I was also born and raised in California, and have been playing basketball since elementary school. I played point guard in high school, but got my start playing for an Asian-American basketball team coached by my father years earlier.  California is home to several thousand youngsters playing in Asian-American basketball leagues. These leagues have been around since the 1930s and are as popular as ever today. It gives the kids a sense of cultural community and camaraderie.

My own two daughters started playing on their year-round girls Asian-American basketball teams in first grade. The girls have spent a fair amount of time watching Mom run up and down the court playing basketball on weekends with girlfriends, most of whom are also mothers with kids playing on these teams.

The racial pride that has spread through Asian-American basketball players is almost beyond words. To actually have an Asian-American role model playing and winning games for an NBA team is groundbreaking. And to finally be able to see a face like their own playing in the big show, on prime time TV, guarding the likes of Kobe Bryant is unprecedented.

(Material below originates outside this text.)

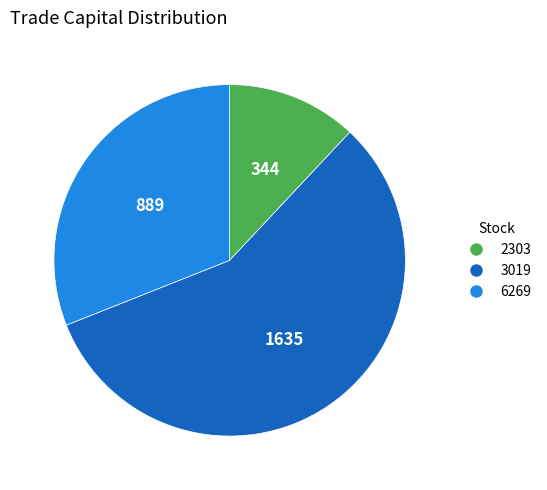

Do 2303 and 6269 together represent more than half of the pie?

No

For some Asian-American kids, their dreams have just burst wide open with Jeremy Lin's explosion onto the NBA scene. They can now envision themselves actually playing in the NBA. Whether or not that's a real probability is not the point. The hope, inspiration and possibility are enough for them.

As my third grade son says, "Jeremy Lin, he's amazing." And he would love to be like Jeremy. But, not everyone has bought into "Linsanity" at my house. When I asked my basketball-playing fifth grade daughter what she thought of Jeremy Lin she said, "Who's that?" Can't win them all. But Jeremy is proving that Asian's got game ... something I always knew.